__EXERCISE INSTRUCTIONS__
Sum up the changelog below in three sentences.

__PAGE TEXT__
──────────

Previously only Isabelle's `"theorem name:"` completion notification was
recognised, so probe-style proofs (`sledgehammer nitpick oops`) collapsed
to `:gave_up`. `{:ok, :timeout}` and `{:ok, :out_of_resources}` are now
surfaced per lemma too. Lemma names attach to results derived from
`theorem name:` completions; sledgehammer/nitpick verdicts carry
`name: nil` because the underlying messages do not name the lemma.
- **`:isabelle_elixir` is now pinned to its GitHub `main` branch**
(previously `~> 0.3` from Hex). The new TPTP entry points rely on the
`IsabelleClient.TPTP` module, which is not in the 0.3.0 Hex release.
Re-pin to a Hex constraint once a release containing `IsabelleClient.TPTP`
ships.
### Breaking
- **`AtpClient.Isabelle.query/3` no longer defaults its `opts`
argument.** Pass `[]` explicitly if you have no options to set. The
default was removed so the three-arity `query/3` (theory text + name)
does not collide with the `Backend` behaviour's `query/2` (TPTP problem
string + opts), both of which now live on the same module.
- **`AtpClient.Isabelle.Session` gained an enforced `:owner` field.**
Anyone constructing `%Session{client: …, config: …}` outside the
library must now also pass `:owner` (the pid of an
`AtpClient.Isabelle.SessionOwner`). Treat `Session` as opaque and
construct it only via `open_session/1`.
### Migration notes
- If you call `Isabelle.query(theory, name)`, change it to
`Isabelle.query(theory, name, [])`.
- If you read the `:env` block of `AtpClient.MixProject` to discover
library defaults, call `AtpClient.Config.defaults/0` instead. The
`:env` block has been removed since the defaults are no longer
load-bearing there.
- If you construct `%AtpClient.Isabelle.Session{}` directly, stop —
use `open_session/1` so the `:owner` pid is set up correctly.
## [0.2.0]
### Changed
- **Bumped `:isabelle_elixir` to `~> 0.2`.** The upstream library has moved to a
task-based wire model; `AtpClient.Isabelle` has been rewritten on top of the
new `IsabelleClient` (the stateful struct client) instead of
`IsabelleClientMini`'s polling API. End users of the high-level functions
(`open_session/1`, `prove_theory/4`, `query/3`, `close_session/1`) see the
same surface — only the internals and a few error / raw-result shapes have
changed.
- `AtpClient.Isabelle.Session` now wraps an `%IsabelleClient{}` rather than
carrying `:socket` and `:session_id` directly. Code that pattern-matched
`%Session{socket: socket, session_id: id}` must instead use
`%Session{client: %IsabelleClient{socket: socket, session_id: id}}`.

──────────

__DATA LISTING__
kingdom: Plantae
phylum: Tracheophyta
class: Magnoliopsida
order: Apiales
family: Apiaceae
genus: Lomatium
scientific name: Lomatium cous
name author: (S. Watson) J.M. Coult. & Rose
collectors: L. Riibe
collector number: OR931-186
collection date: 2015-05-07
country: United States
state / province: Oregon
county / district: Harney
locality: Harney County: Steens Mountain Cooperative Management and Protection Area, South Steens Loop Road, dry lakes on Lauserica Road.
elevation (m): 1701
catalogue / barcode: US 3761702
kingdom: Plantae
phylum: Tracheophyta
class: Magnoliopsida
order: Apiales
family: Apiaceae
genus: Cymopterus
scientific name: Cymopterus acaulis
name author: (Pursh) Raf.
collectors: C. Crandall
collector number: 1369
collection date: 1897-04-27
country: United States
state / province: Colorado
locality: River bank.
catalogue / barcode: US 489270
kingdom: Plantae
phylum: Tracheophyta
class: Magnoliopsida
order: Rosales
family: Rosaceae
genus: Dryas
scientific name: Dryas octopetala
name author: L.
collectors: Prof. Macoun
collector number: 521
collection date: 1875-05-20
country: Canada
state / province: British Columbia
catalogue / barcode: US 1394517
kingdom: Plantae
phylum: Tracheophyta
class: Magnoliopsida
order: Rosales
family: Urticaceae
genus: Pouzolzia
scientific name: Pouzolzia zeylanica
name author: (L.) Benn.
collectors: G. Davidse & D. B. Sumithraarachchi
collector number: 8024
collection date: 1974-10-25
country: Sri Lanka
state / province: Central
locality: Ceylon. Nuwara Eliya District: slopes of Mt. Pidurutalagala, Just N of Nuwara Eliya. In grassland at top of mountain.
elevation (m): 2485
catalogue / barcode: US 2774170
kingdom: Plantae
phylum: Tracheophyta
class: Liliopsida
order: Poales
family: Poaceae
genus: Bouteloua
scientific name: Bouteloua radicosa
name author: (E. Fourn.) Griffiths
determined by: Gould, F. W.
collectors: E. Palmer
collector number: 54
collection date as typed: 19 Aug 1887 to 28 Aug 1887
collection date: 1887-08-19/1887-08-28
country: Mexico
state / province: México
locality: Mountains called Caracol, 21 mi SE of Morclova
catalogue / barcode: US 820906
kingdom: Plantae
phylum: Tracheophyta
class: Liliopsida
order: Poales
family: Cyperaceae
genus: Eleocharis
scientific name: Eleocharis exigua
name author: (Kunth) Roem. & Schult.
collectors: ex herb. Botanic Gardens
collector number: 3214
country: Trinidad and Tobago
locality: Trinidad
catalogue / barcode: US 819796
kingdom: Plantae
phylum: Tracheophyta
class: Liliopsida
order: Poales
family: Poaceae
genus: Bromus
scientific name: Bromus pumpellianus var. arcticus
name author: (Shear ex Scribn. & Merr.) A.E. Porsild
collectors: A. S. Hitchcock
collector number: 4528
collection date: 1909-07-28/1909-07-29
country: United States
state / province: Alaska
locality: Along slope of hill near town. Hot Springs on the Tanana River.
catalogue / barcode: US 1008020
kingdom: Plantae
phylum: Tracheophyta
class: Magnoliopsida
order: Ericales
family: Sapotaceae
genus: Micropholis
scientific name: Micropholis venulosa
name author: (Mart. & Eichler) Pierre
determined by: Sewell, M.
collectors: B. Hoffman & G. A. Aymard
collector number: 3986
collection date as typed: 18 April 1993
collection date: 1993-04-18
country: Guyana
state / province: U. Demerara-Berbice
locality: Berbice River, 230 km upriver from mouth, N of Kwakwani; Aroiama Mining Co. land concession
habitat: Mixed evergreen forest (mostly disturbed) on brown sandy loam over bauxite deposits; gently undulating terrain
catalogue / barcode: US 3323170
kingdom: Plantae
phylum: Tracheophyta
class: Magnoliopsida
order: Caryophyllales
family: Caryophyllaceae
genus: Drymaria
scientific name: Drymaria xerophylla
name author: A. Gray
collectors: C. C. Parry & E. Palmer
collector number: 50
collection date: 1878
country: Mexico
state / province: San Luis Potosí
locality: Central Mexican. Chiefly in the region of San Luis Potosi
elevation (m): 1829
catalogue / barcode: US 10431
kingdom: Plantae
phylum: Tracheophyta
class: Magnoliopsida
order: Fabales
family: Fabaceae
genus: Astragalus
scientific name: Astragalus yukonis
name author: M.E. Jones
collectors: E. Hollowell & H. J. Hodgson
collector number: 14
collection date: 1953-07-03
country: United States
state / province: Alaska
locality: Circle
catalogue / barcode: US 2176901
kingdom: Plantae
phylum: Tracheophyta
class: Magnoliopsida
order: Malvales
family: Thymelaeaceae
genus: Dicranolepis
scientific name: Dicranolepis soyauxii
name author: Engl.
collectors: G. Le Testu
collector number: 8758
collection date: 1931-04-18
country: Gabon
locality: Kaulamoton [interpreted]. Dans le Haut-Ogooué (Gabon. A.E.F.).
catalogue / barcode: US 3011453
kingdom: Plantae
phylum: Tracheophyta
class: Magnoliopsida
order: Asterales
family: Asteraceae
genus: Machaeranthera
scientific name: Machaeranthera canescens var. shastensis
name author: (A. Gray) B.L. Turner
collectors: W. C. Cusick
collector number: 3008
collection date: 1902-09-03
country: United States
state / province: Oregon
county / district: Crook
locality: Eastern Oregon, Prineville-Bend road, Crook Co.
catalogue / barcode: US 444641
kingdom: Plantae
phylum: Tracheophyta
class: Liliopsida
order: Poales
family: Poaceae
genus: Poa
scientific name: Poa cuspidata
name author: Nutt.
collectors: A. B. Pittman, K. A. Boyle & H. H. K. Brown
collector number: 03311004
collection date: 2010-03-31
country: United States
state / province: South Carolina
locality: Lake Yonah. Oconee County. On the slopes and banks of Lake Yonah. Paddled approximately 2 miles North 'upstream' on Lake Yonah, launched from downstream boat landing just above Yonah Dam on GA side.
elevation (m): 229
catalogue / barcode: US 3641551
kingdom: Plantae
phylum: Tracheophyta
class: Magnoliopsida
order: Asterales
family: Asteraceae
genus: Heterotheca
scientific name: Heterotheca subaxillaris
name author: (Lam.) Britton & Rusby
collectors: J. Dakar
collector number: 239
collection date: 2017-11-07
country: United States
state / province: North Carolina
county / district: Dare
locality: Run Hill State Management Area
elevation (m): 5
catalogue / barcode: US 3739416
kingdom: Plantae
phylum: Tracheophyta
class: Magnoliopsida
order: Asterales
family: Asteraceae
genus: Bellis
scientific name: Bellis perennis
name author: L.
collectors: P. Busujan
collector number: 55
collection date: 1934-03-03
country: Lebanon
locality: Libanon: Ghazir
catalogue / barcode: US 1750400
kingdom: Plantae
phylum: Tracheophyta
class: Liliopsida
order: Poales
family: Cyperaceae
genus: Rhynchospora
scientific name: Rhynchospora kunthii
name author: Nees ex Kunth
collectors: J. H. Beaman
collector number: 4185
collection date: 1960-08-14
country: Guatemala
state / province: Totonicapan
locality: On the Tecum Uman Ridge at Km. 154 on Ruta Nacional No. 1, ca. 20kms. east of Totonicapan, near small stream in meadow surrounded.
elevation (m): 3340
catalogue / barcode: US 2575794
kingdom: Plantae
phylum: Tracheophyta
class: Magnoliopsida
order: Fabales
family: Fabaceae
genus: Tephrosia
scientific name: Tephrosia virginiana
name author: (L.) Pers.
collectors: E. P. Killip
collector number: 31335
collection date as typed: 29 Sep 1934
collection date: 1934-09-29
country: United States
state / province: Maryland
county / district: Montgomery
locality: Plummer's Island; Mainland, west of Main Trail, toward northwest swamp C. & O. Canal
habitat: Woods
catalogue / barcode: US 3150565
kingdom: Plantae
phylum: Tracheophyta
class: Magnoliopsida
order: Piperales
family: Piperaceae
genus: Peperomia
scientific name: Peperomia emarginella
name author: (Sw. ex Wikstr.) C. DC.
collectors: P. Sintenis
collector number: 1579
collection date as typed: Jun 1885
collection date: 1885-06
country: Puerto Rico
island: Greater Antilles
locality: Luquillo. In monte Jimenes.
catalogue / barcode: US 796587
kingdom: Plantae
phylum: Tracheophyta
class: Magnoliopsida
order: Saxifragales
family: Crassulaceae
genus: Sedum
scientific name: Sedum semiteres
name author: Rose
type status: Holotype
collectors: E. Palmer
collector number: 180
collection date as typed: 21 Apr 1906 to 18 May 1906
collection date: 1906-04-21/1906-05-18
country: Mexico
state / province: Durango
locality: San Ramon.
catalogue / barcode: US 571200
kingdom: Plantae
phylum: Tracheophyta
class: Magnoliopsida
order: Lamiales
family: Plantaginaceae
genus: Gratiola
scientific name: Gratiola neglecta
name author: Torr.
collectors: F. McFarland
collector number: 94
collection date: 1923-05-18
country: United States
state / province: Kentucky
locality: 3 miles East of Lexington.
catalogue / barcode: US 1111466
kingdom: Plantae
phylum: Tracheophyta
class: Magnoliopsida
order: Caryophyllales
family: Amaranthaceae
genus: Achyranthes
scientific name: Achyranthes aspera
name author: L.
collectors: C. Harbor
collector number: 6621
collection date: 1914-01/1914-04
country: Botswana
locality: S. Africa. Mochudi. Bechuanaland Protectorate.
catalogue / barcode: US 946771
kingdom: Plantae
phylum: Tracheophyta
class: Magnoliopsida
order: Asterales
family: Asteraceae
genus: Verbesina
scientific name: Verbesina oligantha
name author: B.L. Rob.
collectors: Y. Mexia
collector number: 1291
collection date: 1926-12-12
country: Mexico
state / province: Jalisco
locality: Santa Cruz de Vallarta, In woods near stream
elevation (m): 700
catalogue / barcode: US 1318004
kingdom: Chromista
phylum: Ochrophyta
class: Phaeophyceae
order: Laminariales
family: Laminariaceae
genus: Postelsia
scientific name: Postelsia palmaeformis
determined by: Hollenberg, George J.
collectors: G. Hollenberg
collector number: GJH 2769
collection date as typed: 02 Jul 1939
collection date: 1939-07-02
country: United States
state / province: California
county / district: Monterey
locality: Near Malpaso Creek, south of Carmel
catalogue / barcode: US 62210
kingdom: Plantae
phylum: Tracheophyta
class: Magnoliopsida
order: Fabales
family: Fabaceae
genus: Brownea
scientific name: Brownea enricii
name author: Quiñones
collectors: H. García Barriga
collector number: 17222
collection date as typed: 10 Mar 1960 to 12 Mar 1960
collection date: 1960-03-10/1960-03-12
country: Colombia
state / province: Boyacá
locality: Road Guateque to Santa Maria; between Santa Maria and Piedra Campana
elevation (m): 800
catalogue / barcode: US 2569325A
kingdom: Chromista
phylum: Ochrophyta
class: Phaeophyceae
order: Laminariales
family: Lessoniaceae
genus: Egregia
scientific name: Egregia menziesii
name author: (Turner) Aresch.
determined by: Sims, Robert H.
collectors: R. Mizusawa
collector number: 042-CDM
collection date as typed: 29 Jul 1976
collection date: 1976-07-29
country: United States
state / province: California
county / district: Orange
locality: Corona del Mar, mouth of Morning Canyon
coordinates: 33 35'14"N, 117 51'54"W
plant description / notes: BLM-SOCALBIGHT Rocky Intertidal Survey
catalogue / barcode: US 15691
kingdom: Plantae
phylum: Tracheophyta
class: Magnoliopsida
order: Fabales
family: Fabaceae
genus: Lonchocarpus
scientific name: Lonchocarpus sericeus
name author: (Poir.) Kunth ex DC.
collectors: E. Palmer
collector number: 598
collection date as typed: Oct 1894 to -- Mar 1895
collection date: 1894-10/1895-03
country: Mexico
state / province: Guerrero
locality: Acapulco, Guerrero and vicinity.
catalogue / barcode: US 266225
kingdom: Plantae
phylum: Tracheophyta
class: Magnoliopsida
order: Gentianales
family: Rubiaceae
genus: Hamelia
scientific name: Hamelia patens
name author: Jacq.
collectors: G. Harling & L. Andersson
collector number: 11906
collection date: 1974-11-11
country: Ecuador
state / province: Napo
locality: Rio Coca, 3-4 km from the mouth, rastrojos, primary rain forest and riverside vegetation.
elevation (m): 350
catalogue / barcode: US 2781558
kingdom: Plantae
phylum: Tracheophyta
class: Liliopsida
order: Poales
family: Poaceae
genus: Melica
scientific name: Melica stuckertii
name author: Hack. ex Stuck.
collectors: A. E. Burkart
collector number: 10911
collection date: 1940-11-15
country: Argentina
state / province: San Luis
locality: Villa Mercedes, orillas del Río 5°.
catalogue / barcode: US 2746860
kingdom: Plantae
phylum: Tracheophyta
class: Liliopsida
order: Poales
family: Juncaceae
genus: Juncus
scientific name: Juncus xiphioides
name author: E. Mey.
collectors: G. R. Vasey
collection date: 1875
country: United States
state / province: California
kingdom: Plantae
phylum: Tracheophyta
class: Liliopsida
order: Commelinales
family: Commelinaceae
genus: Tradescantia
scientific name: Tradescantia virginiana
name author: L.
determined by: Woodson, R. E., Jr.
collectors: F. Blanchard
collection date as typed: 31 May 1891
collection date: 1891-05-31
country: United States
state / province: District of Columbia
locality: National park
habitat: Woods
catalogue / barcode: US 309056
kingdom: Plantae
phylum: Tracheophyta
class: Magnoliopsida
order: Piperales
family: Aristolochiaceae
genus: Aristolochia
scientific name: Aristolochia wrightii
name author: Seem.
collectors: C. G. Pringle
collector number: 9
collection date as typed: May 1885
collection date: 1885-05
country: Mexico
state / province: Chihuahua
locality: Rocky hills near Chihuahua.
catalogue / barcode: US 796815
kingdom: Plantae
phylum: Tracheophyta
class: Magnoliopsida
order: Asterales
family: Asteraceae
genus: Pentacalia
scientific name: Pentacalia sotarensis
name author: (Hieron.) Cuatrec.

──────────

__OUTPUT OF THE TASK__
Isabelle results are now recognized in more forms: timeouts and out-of-resources outcomes are reported per lemma, and `:isabelle_elixir` is pinned to its GitHub `main` branch because the new TPTP entry points need a module missing from the 0.3.0 Hex release. Among the breaking changes, `AtpClient.Isabelle.query/3` no longer defaults its `opts` argument, and `AtpClient.Isabelle.Session` gained an enforced `:owner` field, so sessions should be built only through `open_session/1`. In version 0.2.0, `:isabelle_elixir` was bumped to `~> 0.2` and `AtpClient.Isabelle` was rewritten on top of the new `IsabelleClient`, with `Session` now wrapping an `%IsabelleClient{}` instead of holding `:socket` and `:session_id` directly.